Extraordinary Termination as a Common Phenomenon
It turns out that although extraordinary termination is intended to be an exception, it is an integral part of labor law practice. Termination without notice is usually used by the employer when there is a serious breach by the employee of their obligations under the employment contract. After issuing the termination without notice, the burden of proof lies with the employer. This means they must demonstrate that the extraordinary termination was justified. Following this, a two-week period for providing an explanation must be observed after becoming aware of the relevant facts.
Conduct Justifying Termination
For extraordinary termination to be legally valid, it often faces significant practical challenges. First, it must be ensured that the employee’s misconduct in question is “in itself” sufficient grounds for extraordinary termination. This means the misconduct must constitute a valid reason for termination without notice.
The “good cause”
There must therefore be a “good cause” for extraordinary termination to be lawful. In determining this cause, the employee’s conduct must not be considered in isolation. This means it must be viewed in the context of the employment relationship’s history and the overall circumstances of the individual case. In the past, absolute grounds for immediate termination were specified in the Commercial Code and the Trade Regulation Act. These no longer exist today, as it always depends on the specific circumstances of the individual case.

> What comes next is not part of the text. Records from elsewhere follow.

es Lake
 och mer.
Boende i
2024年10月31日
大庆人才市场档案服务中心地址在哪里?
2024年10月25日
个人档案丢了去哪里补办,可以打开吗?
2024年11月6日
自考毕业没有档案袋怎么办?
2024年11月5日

However, the former statutory grounds are generally still considered valid grounds for extraordinary termination by employers today. These include:
- Employment fraud
- Permanent or prolonged inability to work
- Refusal to work
- Gross breach of the duty of loyalty
- Violations of the non-compete clause
However, the circumstances that may apply in such cases are highly diverse. It is therefore virtually impossible to present a schematic overview of the relevant circumstances. In any case, the circumstances of the individual case must be met. The focus of the justification should also be correctly established. In this case, it is important to specify the nature of the breach of duty and its severity. The resulting consequences and the degree of fault on the part of the employee should also be emphasized. It is also relevant that, as a general rule, it is not necessary to distinguish whether the breach concerns a primary or secondary duty arising from the employment relationship.
At this point, it should be noted that the courts take the examination of grounds for termination extremely seriously. The courts also take into account the ongoing changes in the world of work. These changes are particularly related to digitalization. It can therefore be assumed that as processes in the workplace change, the scope of employees’ obligations grows accordingly. It is therefore certainly the case that employees must continually comply with new requirements. These include, for example, the handling of data, the use of the internet, social media, and other means of communication. If these duties are knowingly and seriously violated, employers may consider termination without notice.
Additional aspects to consider for effective termination
It is therefore evident that the legal requirements for issuing an extraordinary termination are strict. The distinction between a valid reason for termination and the circumstances of the individual case is intentional. The legislature aims to tighten the requirements in this way. Furthermore, a comprehensive balancing of interests must be conducted.